While "Mission To Mars" involves more visual effects than De Palma's previous films, it was not an overly daunting challenge for the director. Because computers remain one of his hobbies, and he started building and designing them as a young man, he is very familiar with the technology and understood the process. "It's just incredibly exacting and tedious and you have to be extremely well organized. I understand what you can do and how you can push the envelope — all the time — which we tried to do in this movie by creating worlds that avoid the cliches of space travel and space movies seen in the past."
Every exterior shot on Mars was digitally treated, as Jacobson says, "Because the Martian sky doesn't look like an Earth sky."
Other visual effects include traditional model work with the spaceship miniatures, shot on stage in Los Angeles, and putting in star fields or the planet Mars in the deep space sequences. The production also relied on matte painting, as well as computer graphics, which are used extensively to create the cataclysmic vortex scenes.
Sam Mercer elaborates on the process of creating the look of Mars: "Ultimately, we divided everything into three parts. One was the practical set we built, which we gave the texture and color of Mars. We digitally enhanced the color of the sky. Then the second unit got big images in Jordan, and took reference photos and texture maps in the Canary Islands, which we digitally manipulated and then added in some 3D-matte-painting work."
Led by Academy Awards-winning ("The Abyss") visual effects supervisor Hoyt Yeatman, Dream Quest Images' visual effects team of 53 digital artists, a 14-person production team, 11 stage crew and seven conceptual artists were responsible for the vortex attack and meteor shower sequences, in addition to shots of the Mars II Recovery in flight. In all, Dream Quest Images worked on over 100 shots.
Yeatman contacted JPL and consulted with Matt Golombek, chief scientist on the Pathfinder mission, who provided the visual effects team with technical data on planetary atmospherics.
The Mars II Recovery model, designed by Ed Verreaux, was built in Dream Quest Images' model shop by a team of 25 modelmakers.
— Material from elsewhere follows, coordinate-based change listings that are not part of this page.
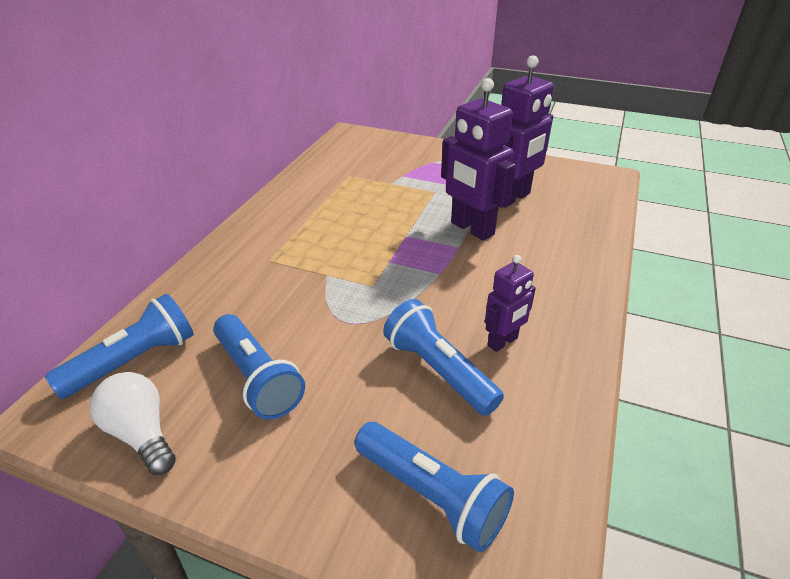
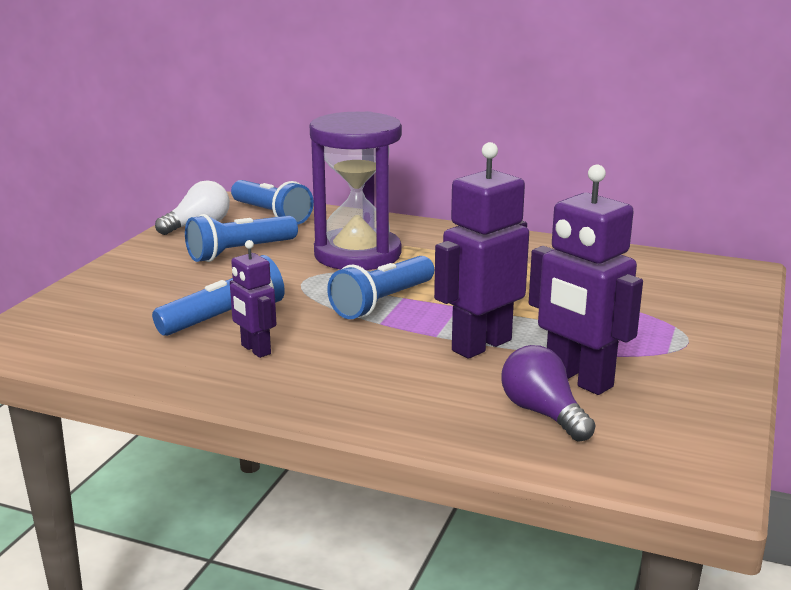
camera: 90 degrees right, 15 degrees down
(286, 288) = (357, 254): none -> purple hourglass
(431, 495) = (96, 312): blue flashlight -> blue flashlight (382, 302)
(557, 212) = (543, 413): none -> purple light bulb

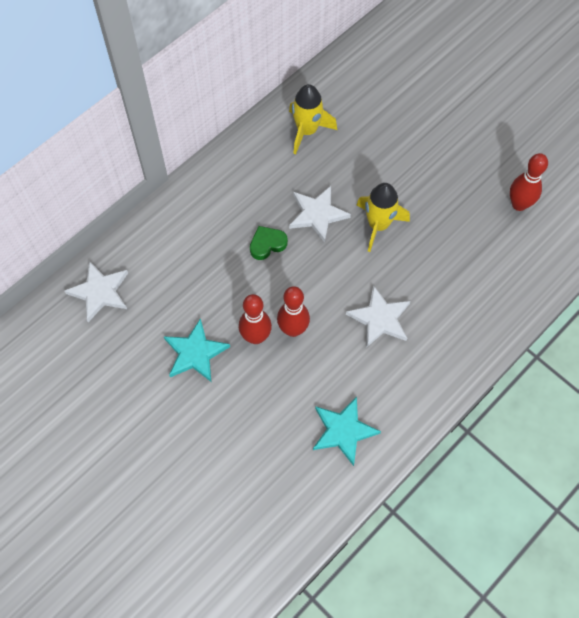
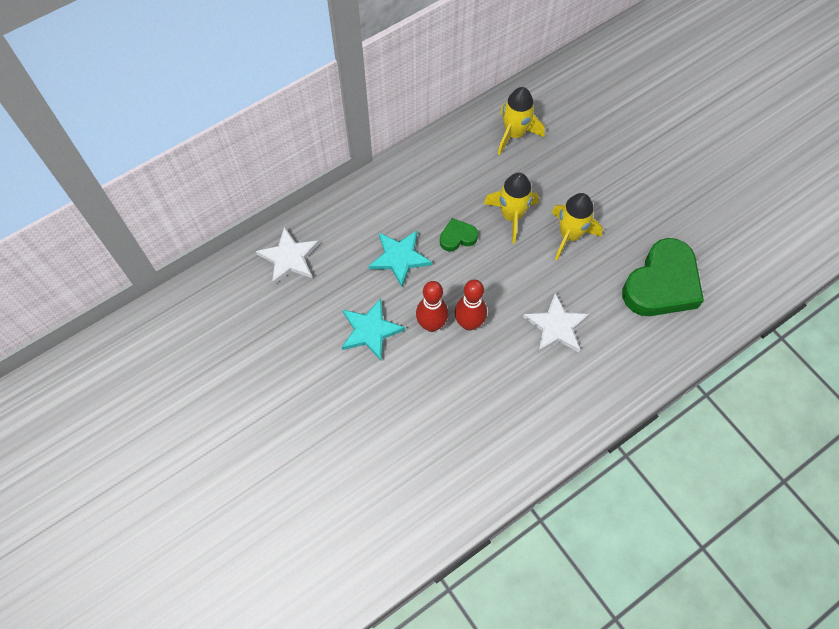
camera: 10 degrees right, 0 degrees up
(317, 214) = (511, 216): white star -> yellow rocket
(343, 431) = (502, 430): turquoise star -> turquoise star (399, 258)
(476, 260) = (661, 284): none -> green heart
(519, 204) = (714, 236): red bowling pin -> none

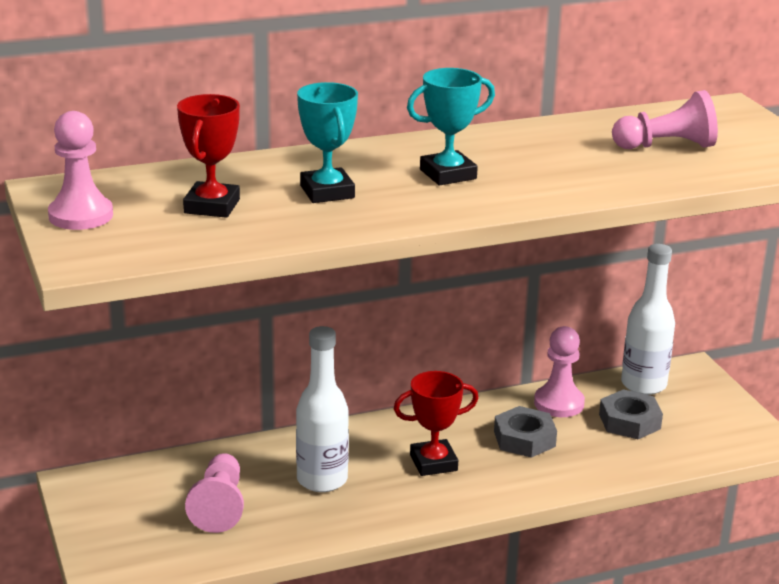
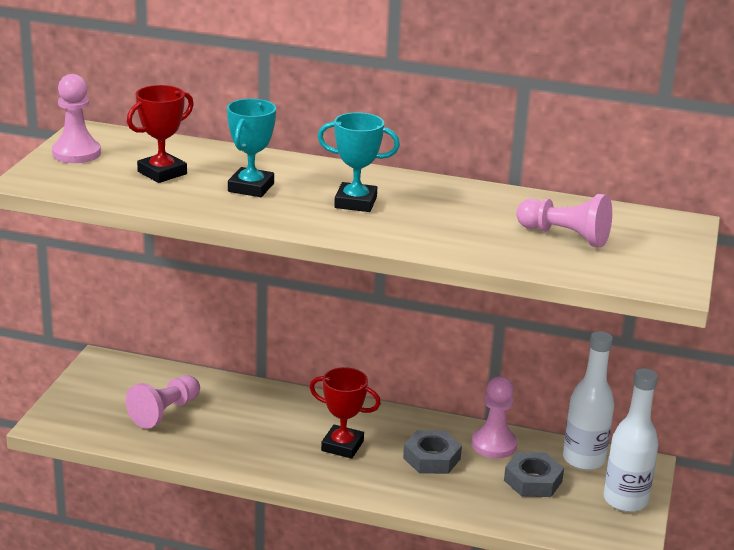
camera: 35 degrees right, 0 degrees up
(322, 480) = (251, 424): white bottle -> white bottle (625, 500)

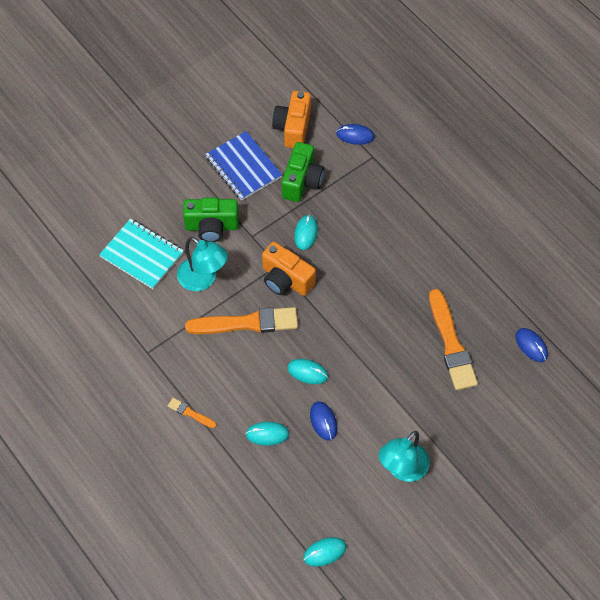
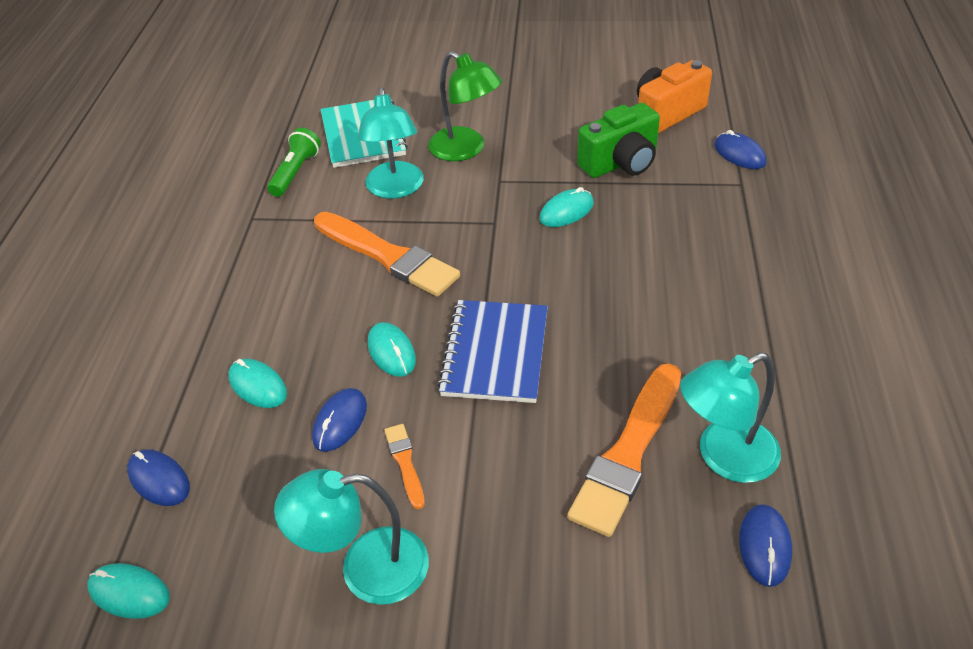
camera: 45 degrees right, 15 degrees down
(134, 307) = (296, 172): none -> green flashlight
(190, 413) = (210, 303): orange brush -> orange brush (405, 463)
(211, 227) = (465, 150): green camera -> green lamp
(243, 167) = (566, 119): blue notebook -> blue notebook (495, 353)
(278, 506) = (159, 480): none -> blue mouse
(286, 279) = (486, 241): orange camera -> none
(487, 318) = (724, 457): none -> turquoise lamp

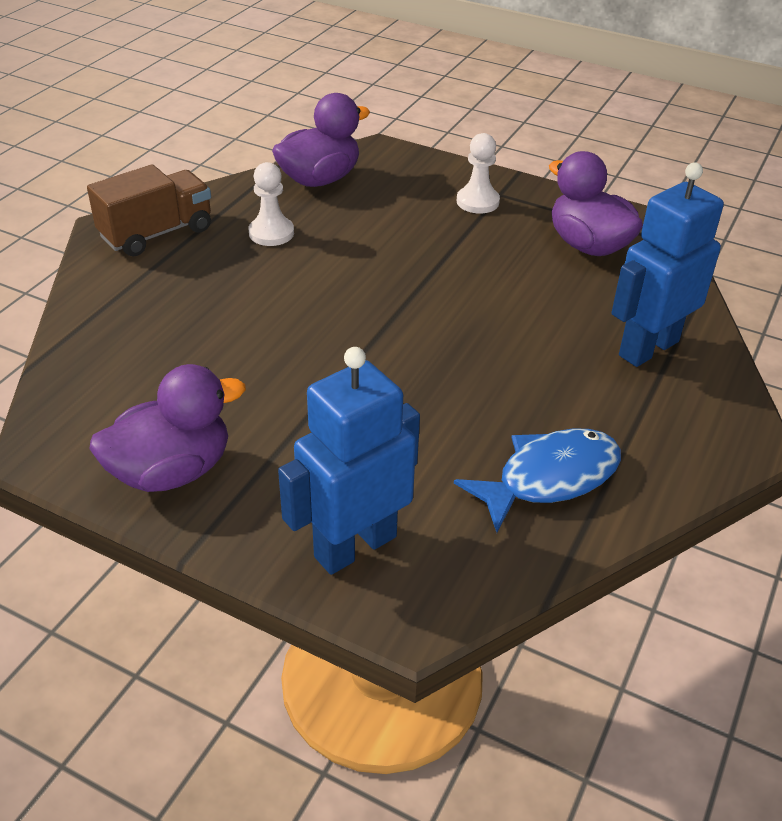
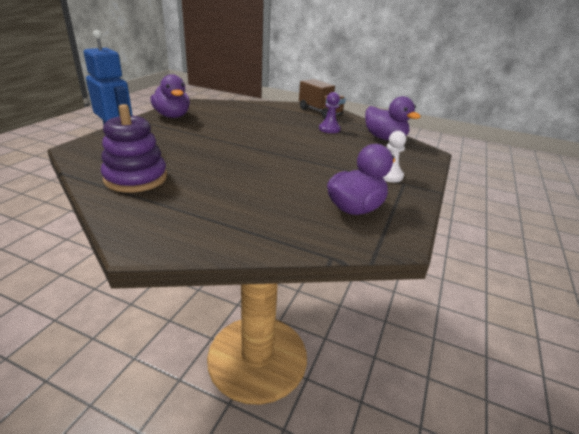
camera: 85 degrees right, 10 degrees down
(271, 233) = (329, 129): white pawn -> purple pawn
(549, 478) = (136, 178): blue fish -> purple stacking toy
(648, 348) = (240, 218): blue robot -> none

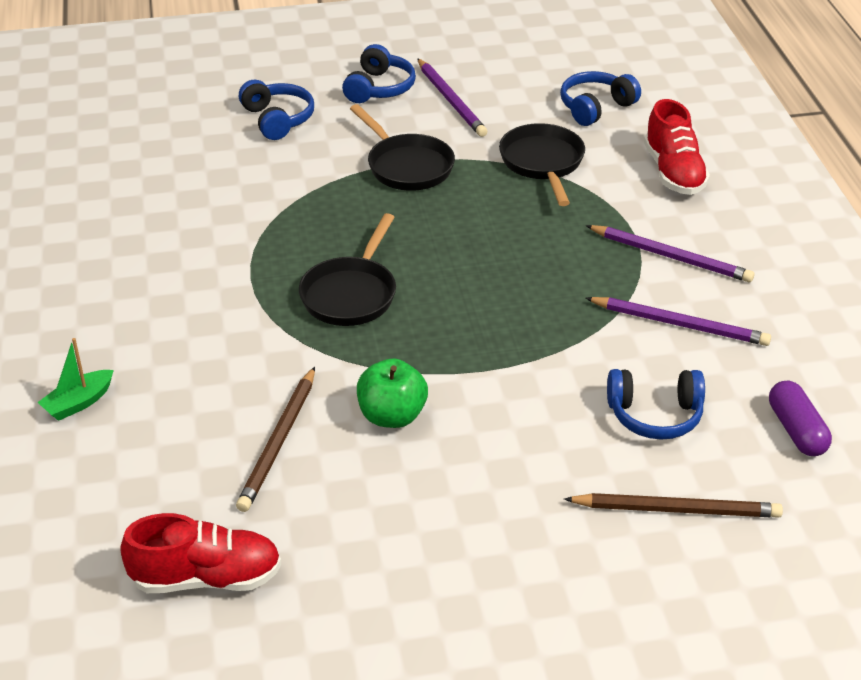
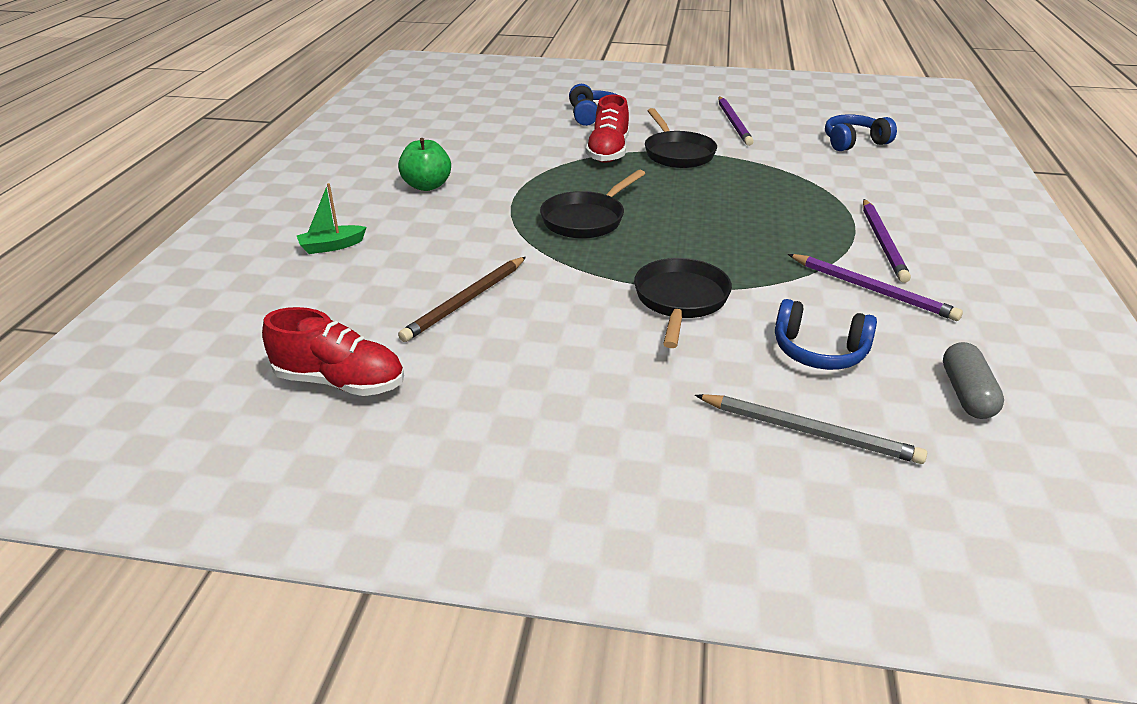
camera: 20 degrees right, 5 degrees down
(379, 88) = (680, 109): blue headphones -> none
(392, 416) = (572, 303): green apple -> green apple (427, 186)
(543, 163) = (792, 168): black pan -> black pan (680, 301)
(671, 256) = (883, 242): purple pencil -> purple pencil turned 45 degrees clockwise
(673, 172) = (907, 190): red shoe -> red shoe (608, 152)
(676, 509) = (809, 432): brown pencil -> grey pencil
(796, 430) = (966, 394): purple capsule -> grey capsule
Construction of the elaborate 22-foot-long space vehicle took a total of 10 weeks, with an additional four weeks spent on the creation of the space vehicle's exploded sections, as well as a large tabletop Mars landscape.
Recovery's NASA-like design required custom fabrication of spherical fuel tanks, solar panels, antennae and lower deck. The Recovery's mechanized support armature had a second rotation axis which allowed the lower deck (the "wheel of cheese") to revolve independently of the ship.
Yeatman says the most challenging aspect of the film was "the creation of the vortex — creating a character from natural and supernatural elements. Our challenge was to animate this particle system in a way that is menacing and creature-like, but totally believable as a phenomenon of dust and wind. The sheer magnitude of the image made this a process computationally intensive. Also demanding were the virtual programming and many digital-matte paintings that underlie the Mars and outer space environments."